GIVEN PASSAGE >>
------------

Other than that as part of my plan to start building up equity positions I scaled into EEM on weakness (up around 8% so far) and bought into PGF, the financial preferred ETF which is yielding 8%+ (pre tax). I think that PGF is an interesting one because of its income element and the fact that unlike other preferred shares which generally trade more like bonds this ETF seems to be more highly correlated to bank equities (like XLF) which means that there is also greater potential for upside capital gains.
Not much to report following the past few weeks, as markets held onto their trading ranges, leaving technical traders waiting for a breakout.
I have been looking to increase my equity exposure as the world heads out of recession, but have not added to any positions since adding to EEM a few months ago. I guess I too, am looking for the breakout (hopefully to the down side).
I did get the idea to add to positions which I felt are still undervalued despite the impressive run up, and found financials to be attractive. This is because investors are still wary of betting on banks to recover, but I have no doubt that financial institutions are here to stay and will continue to make massive amounts of money. Right now, the ETF PGF (which consists of preferred financial stocks) has PB ratio of only 1.37 but is yielding nearly 9%, which is much better than S&P’s PB of nearly 3.5 and yield of 2.11%. Of course, the reason why banks are still selling slightly cheaper is because investors are also not sure about the value of assets held on their balance sheets (and hence the true book value), but I think that the odds in favour of them not being as bad as what people thought are quite high. I would caution, however that PGF holds preferred shares with no voting rights and hence should behave more like bonds than equities. But what can I say.. I am sucker for dividends. For those wishing to gain true capital appreciation I would recommend taking a look at XLF instead (PB @ 1.4 and yield at 1.42%). If the market breaks to the downside I might sell my PGFs and move into XLF.
The thing about earnings which investors sometimes forget is that they do not automatically end up in the investor’s pocket, and that earnings which actually get paid out do. Hence the premium which dividend paying companies have over non dividend paying companies. If earnings are not paid out, then they must be used effectively. One of the ways in which an investor can figure out whether or not companies are deploying earnings effectively is to determine whether or not the company’s book value is growing. see this link from Hussman for a more in depth discussion.
On another note, there was a scare in the sovereign debt market last week as the solvency of several countries were called into question. EMD took a hit as a result and yields increased to around 7.5%. If this continues to drift down and hits the 10% mark, I will scale in.
EEM has now dropped for four straight weeks and is now resting at last September’s low. I am a buyer, but do not feel the fear yet.
Today I updated my portfolio allocations. Over the past few months I have sold a great chunk of my TIPs as well as some equities and some riskier bonds. My cash allocation is now at a whopping 56% of my total portfolio. It costs money to stay in cash because of the low interest rates in my brokerage account, but there is utility in having the liquidity. Usually, bonds will rise when equities fall but I did not load up on bonds due to the prospect that interest rates will rise this year. If anything, I am more inclined to believe that this is just a correction in a bull phase and that I should be scaling back into equities at lower prices. However I will not be rushing in and will be happy to sit tight and protect the impressive returns made last year.

------------

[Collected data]

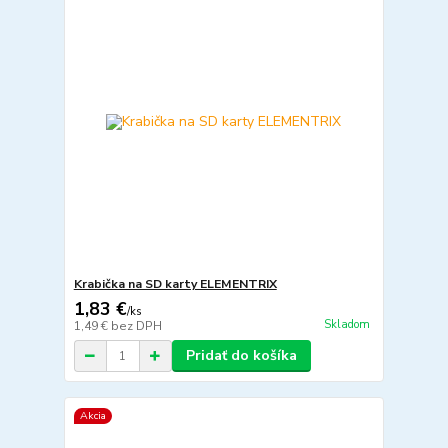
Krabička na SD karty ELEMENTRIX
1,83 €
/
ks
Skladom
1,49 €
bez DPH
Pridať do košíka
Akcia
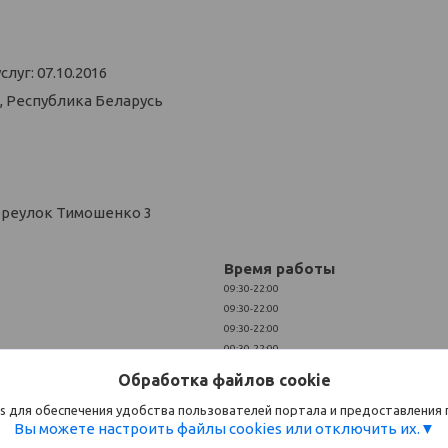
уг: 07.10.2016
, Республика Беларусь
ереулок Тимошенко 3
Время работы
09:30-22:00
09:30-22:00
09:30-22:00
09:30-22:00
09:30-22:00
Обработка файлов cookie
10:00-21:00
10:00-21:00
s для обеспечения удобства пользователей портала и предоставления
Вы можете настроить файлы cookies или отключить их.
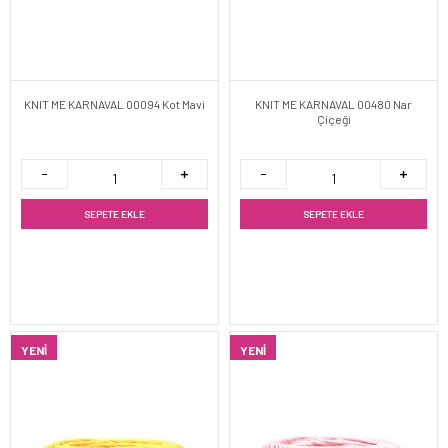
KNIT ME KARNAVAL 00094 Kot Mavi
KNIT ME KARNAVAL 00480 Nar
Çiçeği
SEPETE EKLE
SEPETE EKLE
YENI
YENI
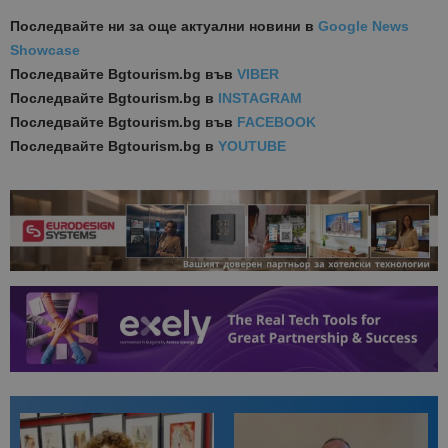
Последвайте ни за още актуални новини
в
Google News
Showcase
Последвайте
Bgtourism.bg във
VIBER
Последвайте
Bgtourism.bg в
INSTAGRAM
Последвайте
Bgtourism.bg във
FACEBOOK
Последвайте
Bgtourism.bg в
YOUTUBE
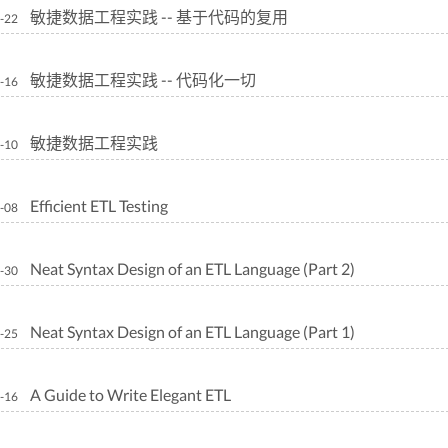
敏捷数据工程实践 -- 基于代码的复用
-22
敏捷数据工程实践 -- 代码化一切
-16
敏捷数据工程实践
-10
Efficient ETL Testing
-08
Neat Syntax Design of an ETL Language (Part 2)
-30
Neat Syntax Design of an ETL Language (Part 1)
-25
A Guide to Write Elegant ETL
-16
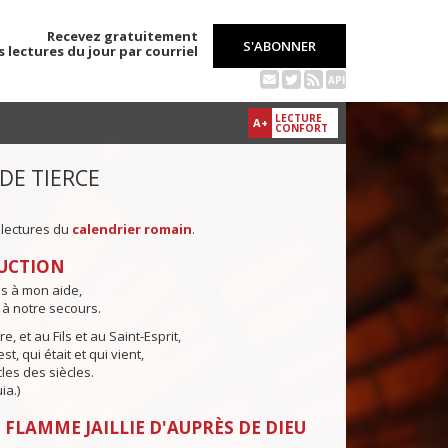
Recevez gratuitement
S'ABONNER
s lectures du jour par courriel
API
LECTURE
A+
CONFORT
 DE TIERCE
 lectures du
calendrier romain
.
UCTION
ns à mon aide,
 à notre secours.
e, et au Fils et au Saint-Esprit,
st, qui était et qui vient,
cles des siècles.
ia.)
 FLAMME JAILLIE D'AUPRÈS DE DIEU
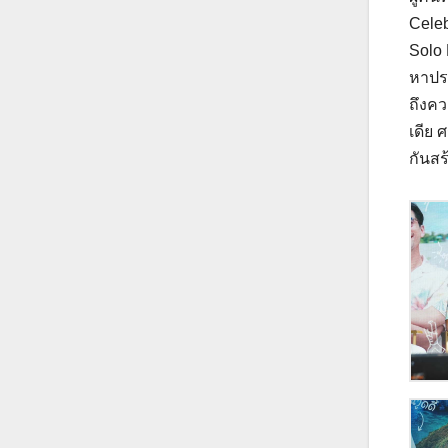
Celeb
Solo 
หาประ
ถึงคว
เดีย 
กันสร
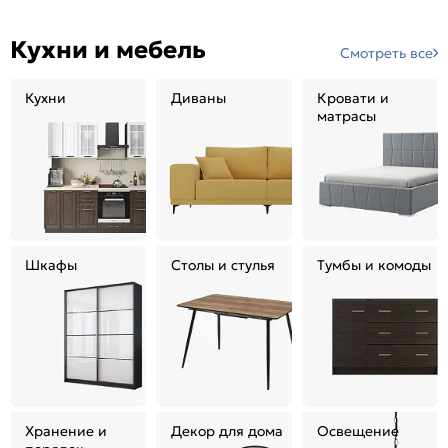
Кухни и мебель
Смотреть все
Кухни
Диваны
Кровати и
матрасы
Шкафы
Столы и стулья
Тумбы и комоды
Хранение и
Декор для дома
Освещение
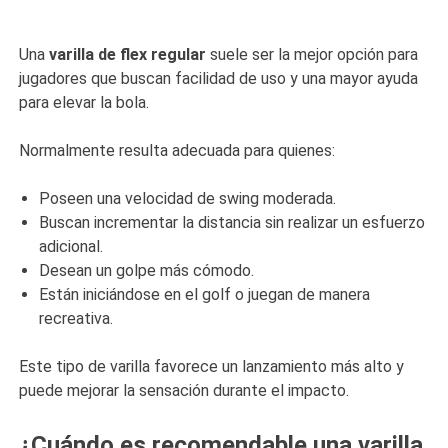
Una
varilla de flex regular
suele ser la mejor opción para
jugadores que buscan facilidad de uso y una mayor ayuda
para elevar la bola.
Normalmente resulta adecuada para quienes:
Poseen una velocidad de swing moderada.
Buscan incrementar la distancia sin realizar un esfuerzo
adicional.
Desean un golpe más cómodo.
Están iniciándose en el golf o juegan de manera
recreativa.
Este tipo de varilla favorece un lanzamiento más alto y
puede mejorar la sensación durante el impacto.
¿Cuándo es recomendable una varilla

------------

ABOUT THIS EXERCISE >> Translate this sentence from the investing passage into Spanish: "EEM has now dropped for four straight weeks and is now resting at last September’s low." The listing plays no part in this work.

OUTPUT >> EEM ha caído durante cuatro semanas seguidas y ahora se encuentra en el mínimo del pasado septiembre.